Now look at the little conferences.  There were at least a half-dozen #1 seeds (based on regular season conference schedule) who lost, the most egregious of which, Wisconsin Green-Bay, actually had a tournament resume.  They beat Tulsa and lost to Wisconsin by only 3.  Oh, and their other win was against Virginia.  A #1 seed.  In the ACC tourney.  And in the NCAA tourney.  And the best team in the conference that Coach K thought had better "bubble teams" than the smaller conferences best teams.  He didn't seem to remember that when he was ranting incoherently after his teams defeat of the aforementioned Wolfpack.

What does all this mean?  Nothing really.  And everything.  At which point do the small schools follow the lead of the Ivy League and just send the regular season champion?  Princeton over defending champ UCLA (1996), Harvard over #3 New Mexico (2013), Cornell over #4 Wisconsin (and others, 2010).  All upsets.  The Ivy League has always sent the regular season champion to the Big Dance.  Is it a coincidence they are among the academically smarter schools in the college world?

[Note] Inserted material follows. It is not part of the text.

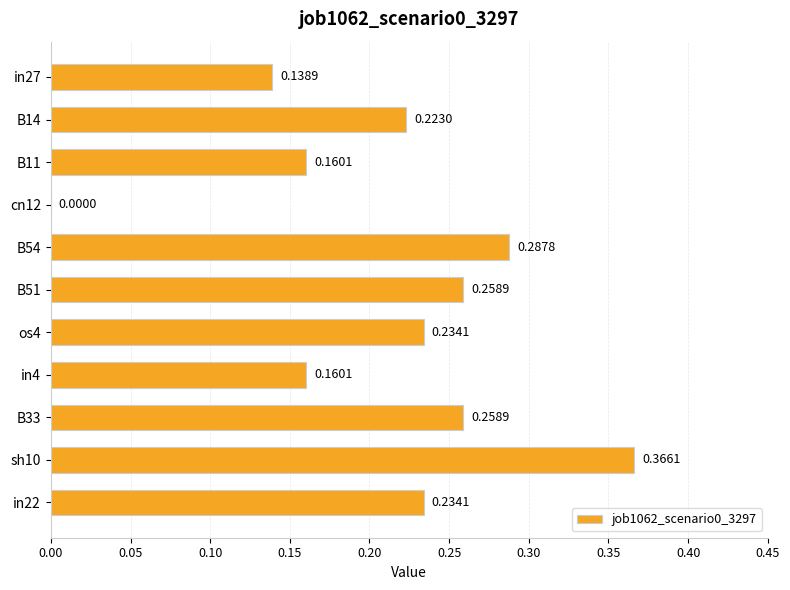

What is the sum of the values at sh10 and B11?

0.5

The smaller conferences are hurting themselves by not granting the auto-bid to the regular season champion.  What is the motivation for any team to care over a season if they only need to go on a run in the conference tournament to get the bid?  There have been enough losing record teams in the NCAA tournament now that it is becoming laughable.  Losing record and representing a mid-major conference?  You might as well strip the conference itself of eligibility for the NCAA tournament based solely on stupidity.

The NCAA juggernaut is not going to change.  The big schools will continue to find ways to "shenaniganize" (it's a word because I typed it) the small schools out of the way.  While one could argue that they did enough in their nonconference schedule to justify a bid, it really wasn't the system that failed Wisconsin-Green Bay.

It might just have been their own conference leadership.